# Task brief
Rewrite the records below as a Markdown table with the columns "Row" and "Text," putting each non-blank line in its own row in order and numbering the rows from 1.

# Input

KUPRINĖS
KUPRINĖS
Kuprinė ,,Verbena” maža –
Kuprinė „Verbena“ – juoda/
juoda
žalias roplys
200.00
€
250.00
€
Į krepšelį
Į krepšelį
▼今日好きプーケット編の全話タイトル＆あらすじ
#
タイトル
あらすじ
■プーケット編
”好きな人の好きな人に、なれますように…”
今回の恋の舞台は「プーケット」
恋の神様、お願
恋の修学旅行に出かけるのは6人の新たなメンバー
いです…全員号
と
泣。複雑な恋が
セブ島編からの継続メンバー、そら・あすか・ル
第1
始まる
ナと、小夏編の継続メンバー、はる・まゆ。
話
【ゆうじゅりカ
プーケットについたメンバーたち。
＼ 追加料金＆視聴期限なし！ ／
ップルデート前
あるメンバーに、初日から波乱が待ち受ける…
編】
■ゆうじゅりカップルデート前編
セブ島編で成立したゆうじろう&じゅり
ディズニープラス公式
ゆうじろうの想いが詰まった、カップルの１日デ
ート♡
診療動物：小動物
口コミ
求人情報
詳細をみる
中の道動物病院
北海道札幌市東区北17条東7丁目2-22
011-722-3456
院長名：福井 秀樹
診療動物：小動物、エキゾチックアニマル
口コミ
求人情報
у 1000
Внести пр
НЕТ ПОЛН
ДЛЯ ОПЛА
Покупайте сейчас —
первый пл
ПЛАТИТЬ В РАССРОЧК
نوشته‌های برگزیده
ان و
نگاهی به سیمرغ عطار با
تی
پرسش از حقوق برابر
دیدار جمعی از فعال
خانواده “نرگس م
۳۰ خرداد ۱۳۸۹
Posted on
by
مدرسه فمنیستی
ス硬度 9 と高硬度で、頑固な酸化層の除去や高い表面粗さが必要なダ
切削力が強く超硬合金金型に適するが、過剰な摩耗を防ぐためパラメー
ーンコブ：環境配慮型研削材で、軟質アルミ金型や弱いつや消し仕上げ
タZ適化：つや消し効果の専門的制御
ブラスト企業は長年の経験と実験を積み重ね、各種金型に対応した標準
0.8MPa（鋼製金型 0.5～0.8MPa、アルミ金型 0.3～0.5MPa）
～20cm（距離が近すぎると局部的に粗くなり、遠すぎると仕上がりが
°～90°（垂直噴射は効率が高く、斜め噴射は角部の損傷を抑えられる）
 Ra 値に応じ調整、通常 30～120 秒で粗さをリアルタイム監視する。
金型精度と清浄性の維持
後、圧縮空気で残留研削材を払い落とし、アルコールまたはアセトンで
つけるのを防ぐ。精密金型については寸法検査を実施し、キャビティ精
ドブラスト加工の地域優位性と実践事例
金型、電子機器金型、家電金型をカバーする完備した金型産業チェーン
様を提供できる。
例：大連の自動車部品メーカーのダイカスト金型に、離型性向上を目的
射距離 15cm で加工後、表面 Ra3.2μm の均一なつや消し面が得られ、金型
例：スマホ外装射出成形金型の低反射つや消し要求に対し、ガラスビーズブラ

# Task output
| Row | Text |
|---|---|
| 1 | KUPRINĖS |
| 2 | KUPRINĖS |
| 3 | Kuprinė ,,Verbena” maža – |
| 4 | Kuprinė „Verbena“ – juoda/ |
| 5 | juoda |
| 6 | žalias roplys |
| 7 | 200.00 |
| 8 | € |
| 9 | 250.00 |
| 10 | € |
| 11 | Į krepšelį |
| 12 | Į krepšelį |
| 13 | ▼今日好きプーケット編の全話タイトル＆あらすじ |
| 14 | # |
| 15 | タイトル |
| 16 | あらすじ |
| 17 | ■プーケット編 |
| 18 | ”好きな人の好きな人に、なれますように…” |
| 19 | 今回の恋の舞台は「プーケット」 |
| 20 | 恋の神様、お願 |
| 21 | 恋の修学旅行に出かけるのは6人の新たなメンバー |
| 22 | いです…全員号 |
| 23 | と |
| 24 | 泣。複雑な恋が |
| 25 | セブ島編からの継続メンバー、そら・あすか・ル |
| 26 | 第1 |
| 27 | 始まる |
| 28 | ナと、小夏編の継続メンバー、はる・まゆ。 |
| 29 | 話 |
| 30 | 【ゆうじゅりカ |
| 31 | プーケットについたメンバーたち。 |
| 32 | ＼ 追加料金＆視聴期限なし！ ／ |
| 33 | ップルデート前 |
| 34 | あるメンバーに、初日から波乱が待ち受ける… |
| 35 | 編】 |
| 36 | ■ゆうじゅりカップルデート前編 |
| 37 | セブ島編で成立したゆうじろう&じゅり |
| 38 | ディズニープラス公式 |
| 39 | ゆうじろうの想いが詰まった、カップルの１日デ |
| 40 | ート♡ |
| 41 | 診療動物：小動物 |
| 42 | 口コミ |
| 43 | 求人情報 |
| 44 | 詳細をみる |
| 45 | 中の道動物病院 |
| 46 | 北海道札幌市東区北17条東7丁目2-22 |
| 47 | 011-722-3456 |
| 48 | 院長名：福井 秀樹 |
| 49 | 診療動物：小動物、エキゾチックアニマル |
| 50 | 口コミ |
| 51 | 求人情報 |
| 52 | у 1000 |
| 53 | Внести пр |
| 54 | НЕТ ПОЛН |
| 55 | ДЛЯ ОПЛА |
| 56 | Покупайте сейчас — |
| 57 | первый пл |
| 58 | ПЛАТИТЬ В РАССРОЧК |
| 59 | نوشته‌های برگزیده |
| 60 | ان و |
| 61 | نگاهی به سیمرغ عطار با |
| 62 | تی |
| 63 | پرسش از حقوق برابر |
| 64 | دیدار جمعی از فعال |
| 65 | خانواده “نرگس م |
| 66 | ۳۰ خرداد ۱۳۸۹ |
| 67 | Posted on |
| 68 | by |
| 69 | مدرسه فمنیستی |
| 70 | ス硬度 9 と高硬度で、頑固な酸化層の除去や高い表面粗さが必要なダ |
| 71 | 切削力が強く超硬合金金型に適するが、過剰な摩耗を防ぐためパラメー |
| 72 | ーンコブ：環境配慮型研削材で、軟質アルミ金型や弱いつや消し仕上げ |
| 73 | タZ適化：つや消し効果の専門的制御 |
| 74 | ブラスト企業は長年の経験と実験を積み重ね、各種金型に対応した標準 |
| 75 | 0.8MPa（鋼製金型 0.5～0.8MPa、アルミ金型 0.3～0.5MPa） |
| 76 | ～20cm（距離が近すぎると局部的に粗くなり、遠すぎると仕上がりが |
| 77 | °～90°（垂直噴射は効率が高く、斜め噴射は角部の損傷を抑えられる） |
| 78 |  Ra 値に応じ調整、通常 30～120 秒で粗さをリアルタイム監視する。 |
| 79 | 金型精度と清浄性の維持 |
| 80 | 後、圧縮空気で残留研削材を払い落とし、アルコールまたはアセトンで |
| 81 | つけるのを防ぐ。精密金型については寸法検査を実施し、キャビティ精 |
| 82 | ドブラスト加工の地域優位性と実践事例 |
| 83 | 金型、電子機器金型、家電金型をカバーする完備した金型産業チェーン |
| 84 | 様を提供できる。 |
| 85 | 例：大連の自動車部品メーカーのダイカスト金型に、離型性向上を目的 |
| 86 | 射距離 15cm で加工後、表面 Ra3.2μm の均一なつや消し面が得られ、金型 |
| 87 | 例：スマホ外装射出成形金型の低反射つや消し要求に対し、ガラスビーズブラ |